Ia mengatakan untuk siaran radio Malaysia yang bisa dinikmati masyarakat perbatasan di Sintang ada tiga saluran, salah satu di antaranya menggunakan bahasa Iban yang sangat mudah dimengerti oleh masyarkat setempat.

"Radio Malaysia saya lihat memberikan ruang pada kearifan lokal masyarakat sehingga ada program khusus menggunakan bahasa iban dan jelas dengan kesamaan bahasa maka masyarakat lebih condong untuk mendengarkan siaran radio tersebut," kata dia.

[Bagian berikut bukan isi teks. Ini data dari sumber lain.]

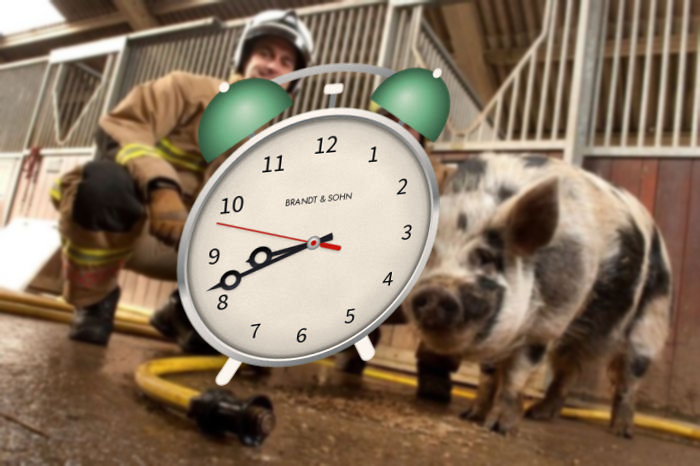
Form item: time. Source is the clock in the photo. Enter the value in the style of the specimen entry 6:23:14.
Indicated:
8:41:48
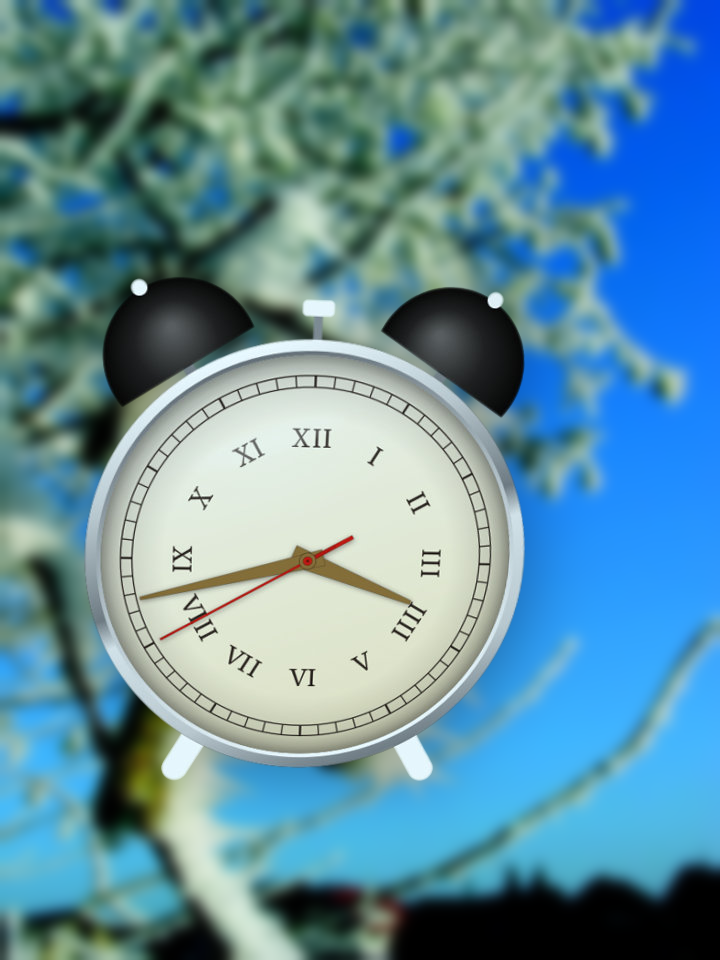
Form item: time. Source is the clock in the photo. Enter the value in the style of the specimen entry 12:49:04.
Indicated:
3:42:40
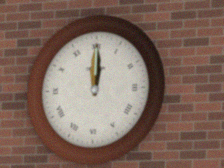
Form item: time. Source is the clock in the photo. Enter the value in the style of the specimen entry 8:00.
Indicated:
12:00
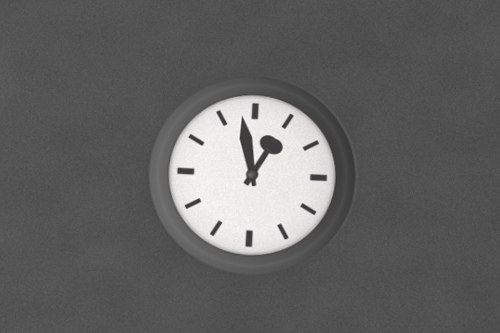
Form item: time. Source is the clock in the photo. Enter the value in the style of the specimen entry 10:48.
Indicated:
12:58
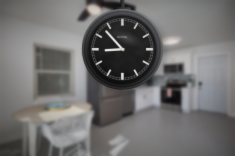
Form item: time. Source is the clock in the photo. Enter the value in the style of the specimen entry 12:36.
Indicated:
8:53
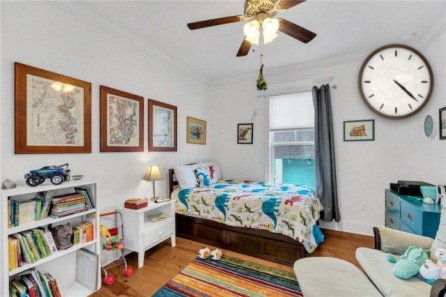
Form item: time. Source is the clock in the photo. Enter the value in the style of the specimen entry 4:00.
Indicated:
4:22
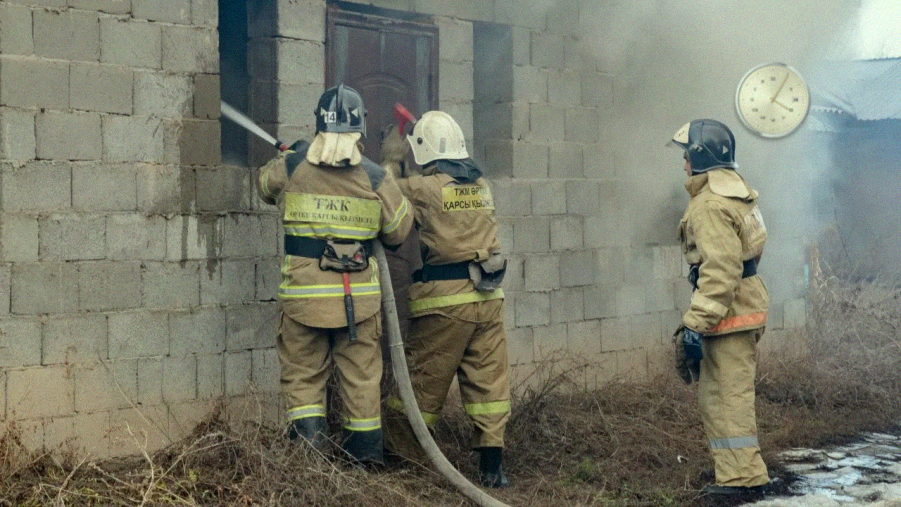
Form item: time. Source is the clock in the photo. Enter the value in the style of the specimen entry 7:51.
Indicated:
4:05
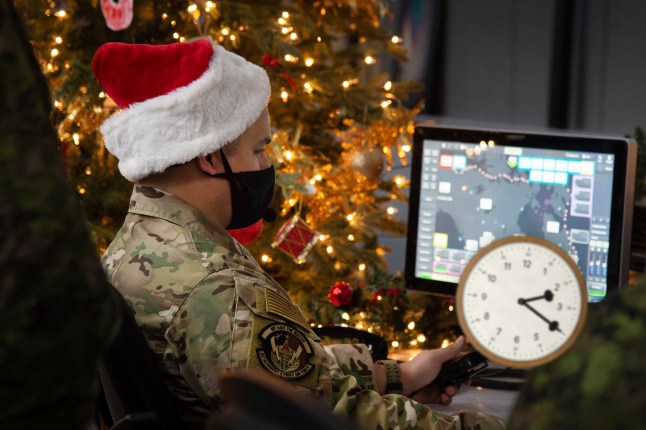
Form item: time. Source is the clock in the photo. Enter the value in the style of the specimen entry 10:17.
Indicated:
2:20
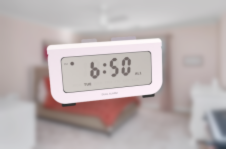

Siaran RRI sendiri baik itu Pro 2 maupun Pro 3 semuanya menggunakan bahasa Indonesia.

"Padahal kalau ada radio Indonesia yang beroperasi di kawasan perbatasan menggunakan bahasa setempat, saya kira akan diminati maasyarakat," jelasnya.

Ia mengatakan minimnya informasi dari negeri sendiri membuat pemahaman masyarakat terhadap kondisi yang ada lebih dimonopoli oleh negara tetangga.

"Yang jadi persoalan adalah siapa yang menguasai informasi maka merekalah yang akan mendominasi opini, sementara kondisi hubungan kedua negara saat ini cukup memanas sehingga informasi yang tersaji lebih berpihak pada Malaysia," ucapnya.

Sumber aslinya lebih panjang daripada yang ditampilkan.